- **Extracted text**:
##########

Barton Fink, 1991, USA
Director: Joel Coen
Stars: John Tuturro, John Goodman & Judy Davis
Academy Award Nominations (1992): Best Supporting Actor (Michael Lipnick), Best Art-Directon-Set Decoration (Dennis Gassner & Nancy Haigh), Best Costume Design (Richard Hornung)
Between Heaven and Hell, There is always Hollywood
This is a review I have been meaning to do for a while now. After writing up my analysis for 'No Country for Old Men' I realized I still had my notes from a recent revisit of 'Barton Fink' so I decided to write up an analysis in the same style as the aforementioned 'No Country for Old Men' review, so here it goes.
Does Barton really care about the common man?
Early on the film, Barton makes it abundantly clear that he writes for the common man. ''Strange as it may seem'' Barton tells Charlie Meadows (John Goodman) his friendly next door neighbor ''I guess I write about people like you. The average working stiff, the common man.'' Barton continues ''There's a few people in New York...who feel we have an opportunity now to forge something real out of everyday experience. Create a theater for the masses based on a few simple truths, not on shopworn abstractions about drama that don't hold true today, if they ever did.'' Barton notices a blank look on Charlie's face and states ''I guess that doesn't mean much to you'' a strange little comment from a man who is describing a form of theater that would be targeted at a person like Charlie, who then claims ''Hell Yeah, I could tell you some stories'' before Barton interrupts with ''and that's the point. That we all have stories'' this exchange leads you to believe that Barton is the complete opposite of what he wants to be. Any good writer should relish the chance to hear first hand stories from subjects that are attempting to bring to life via a play. The conversation continues with Barton claiming that theater about the common man should viewed on the same level as plays focused on the upper class, before Charlie states again ''and I could tell you some stories'' as Barton cuts him off again ''sure you could, and yet many writers do everything in their power to insulate themselves from the common man, from where they live and trade and from where they fight and love and converse...'' a comment that is dripping with irony as Barton then proceeds to examine the common man in an analytical and condescending manner, almost like they're a different species. Through Barton, it seems like Coen brothers ares taking a stab at writers who try to write about something they have no grasp on.

##########

- **Source material**:
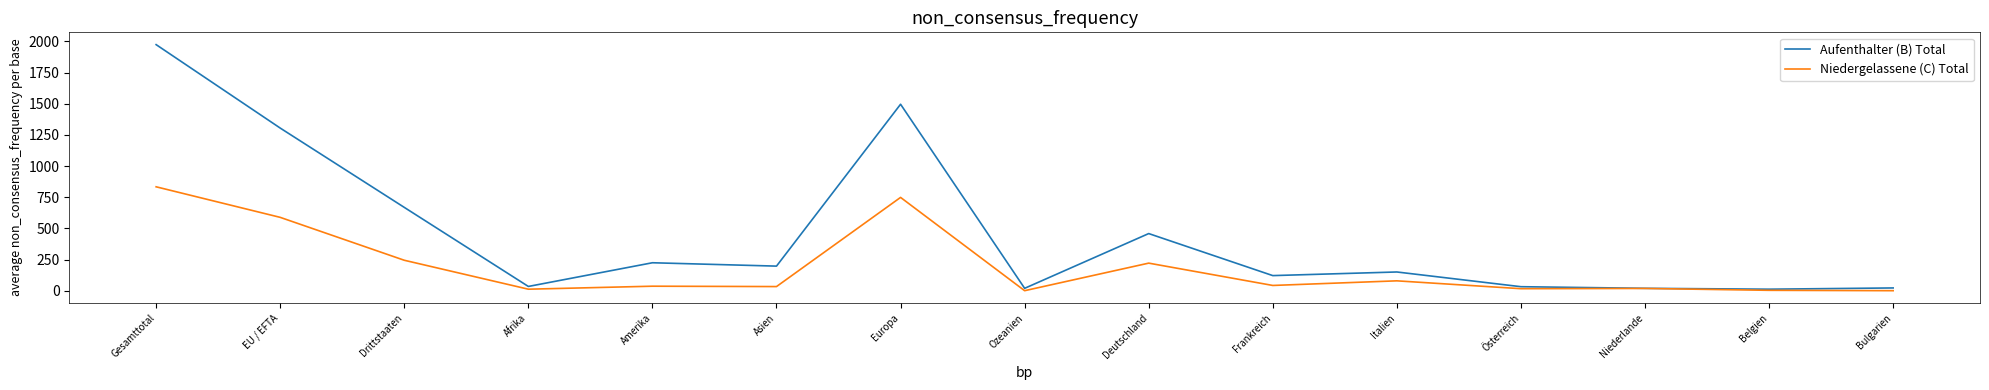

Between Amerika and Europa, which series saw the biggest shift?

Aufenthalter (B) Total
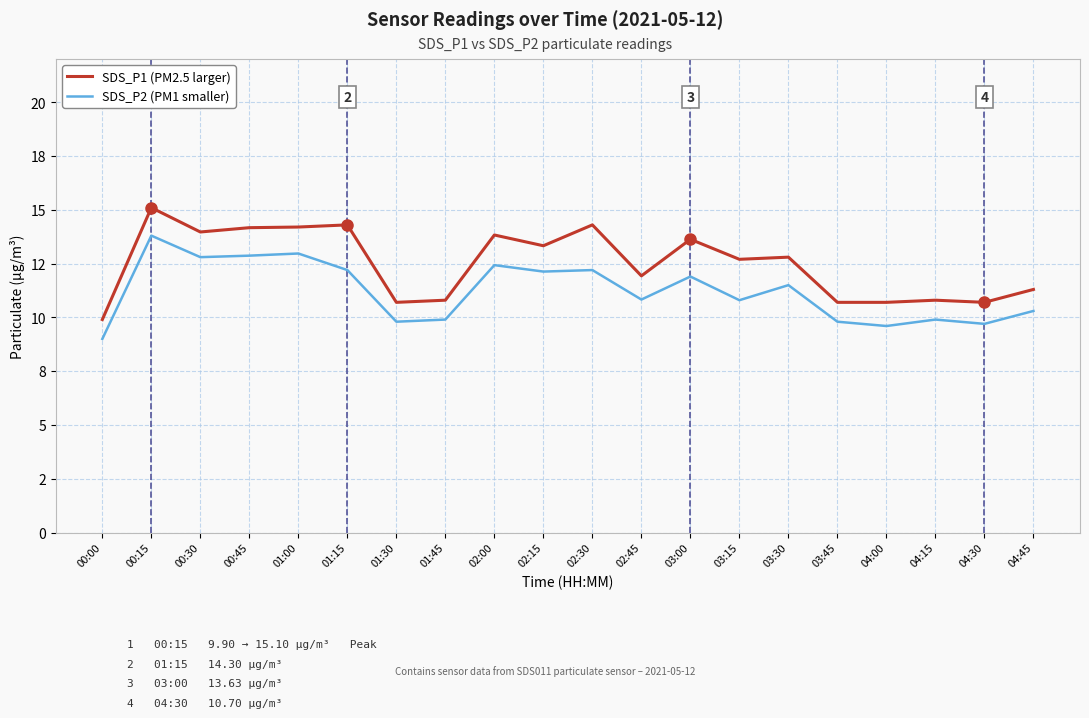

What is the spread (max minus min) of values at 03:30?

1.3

##########

- **Exercise 1**:
In the Barton Fink review above, which actor plays Charlie Meadows?
- **Exercise 2**:
Decide whether each statement agrees with the Barton Fink review above, answering yes or no and quoting the deciding words from the review. (a) Joel Coen is listed as the film's director. (b) Charlie Meadows lives across town from Barton. (c) The reviewer wrote this piece before the analysis of 'No Country for Old Men'.

- **Task response 1**:
John Goodman

- **Task response 2**:
(a) Yes: "Director: Joel Coen"
(b) No: "his friendly next door neighbor"
(c) No: "After writing up my analysis for 'No Country for Old Men'"